The New South Africa Rocks With Mick and Keith

AFTER decades of cultural isolation under apartheid, South Africans finally got some satisfaction -- the Rolling Stones came to town.

At Johannesburg's Ellis Park stadium Feb. 24 and 25, tens of thousands of rock-starved fans danced at the most extravagant pop event South Africa has ever seen -- replete with a mammoth spectacle of fireworks, videos, huge balloonlike puppets and, of course, Mick Jagger's inimitable acrobatic prancing.

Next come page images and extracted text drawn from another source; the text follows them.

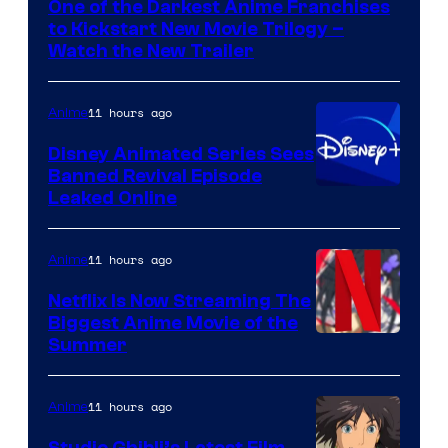
One of the Darkest Anime Franchises
Kinema
to Kickstart New Movie Trilogy –
Citrus
Watch the New Trailer
11 hours ago
Anime
Disney Animated Series Sees
Banned Revival Episode
Leaked Online
11 hours ago
Anime
Netflix Is Now Streaming The
Biggest Anime Movie of the
Courtesy
Summer
of
Netflix
11 hours ago
Anime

South Africans accustomed to gathering en masse in the past for protest demonstrations or rugby games were now crowding cheerfully for an event that resonated with more than the music of one of the world's leading rock icons. It was the official, most extraordinary evidence of South Africa's return to the world cultural scene since the demise of white apartheid rule, which denied South Africans for decades the music, art, and sport of the rest of the world. After years of seeing concerts while in exile in Europe or by driving to Swaziland or Botswana, they could finally just walk or take a bus to the event like normal citizens of the world.

''Hey, it's finally happened, man,'' said one gray-haired man with a ponytail embracing another middle-aged man. ''Yeah, I never thought I'd see them on South African soil during my lifetime,'' replied his friend.

Even for jaded foreigners weaned on concerts of the world's top stars from an early age, the set of the Stones' Voodoo Lounge tour, which thrilled US audiences last year, was worthy of awe.

The stage of towers, walkways, and ramps incorporated 170 tons of steel and aluminum. The tour includes 250 crew personnel on the road, a 220-by-85-by-92-foot stage, which took four days to construct, a fleet of 56 maximum semitrailers, nine custom-outfitted buses, and a specially retooled Boeing 727. At the show, 3,840,00 watts of generated power were produced by 6,000 horsepower generators. The world's largest mobile Jumbotron video screen was erected for better viewing. Some 45 tons of water ballast -- slightly more than an Olympic-size swimming pool -- kept the stage intact. The stage structure towers were so high that aircraft warning lights had to be installed.

Touring for the first time without bass player Bill Wyman (Darryl Jones stood in), Jagger, Richard, Watts, and Woods gave their audiences a powerful mix of old classics and new songs with the trademark vigor that has lasted three decades. The crowd went into a frenzy as Jagger's lithe figure raced and gyrated across the stage. The warm-up group was Mango Groove, a popular multiracial band.

The Stones' concert in South Africa capped off a recent explosion of unprecedented visits of rock stars -- Joe Cocker, UB40, Jethro Tull, Sting, and Whitney Houston -- as the country finally becomes politically correct to perform in and out of the cultural closet.

Teenagers and middle-aged alike -- for whom rock events are still a novelty -- debated for days what to wear to such an event. Grunge and retro-hippy seem ed to be the choice of most in the audience, who paraded around the stadium.

This was undoubtedly Johannesburg's premier cultural event of the year, and they wanted to be seen as well as to see. It didn't seem to matter which songs the Stones played -- what mattered was that they were here finally, and every number roused the same ecstatic response.

But while the country's nine-month-old new multiracial democracy allowed the event to occur, most of the black majority were prevented from attending -- by lack of money. The 150 to 250 rand ($50 to $83) tickets were too expensive for most ordinary citizens and the 65,000-capacity stadium was far from filled on either night.

One of the few black faces in the crowd was actually a rubber mask of President Nelson Mandela, donned by a young white man who said: ''I thought we should thank him for making this possible.'' But a burly Afrikaner standing next to him was not appreciative of the tribute to the man credited with ending the apartheid-era cultural isolation.

''Go away,'' he yelled. Everyone ignored him.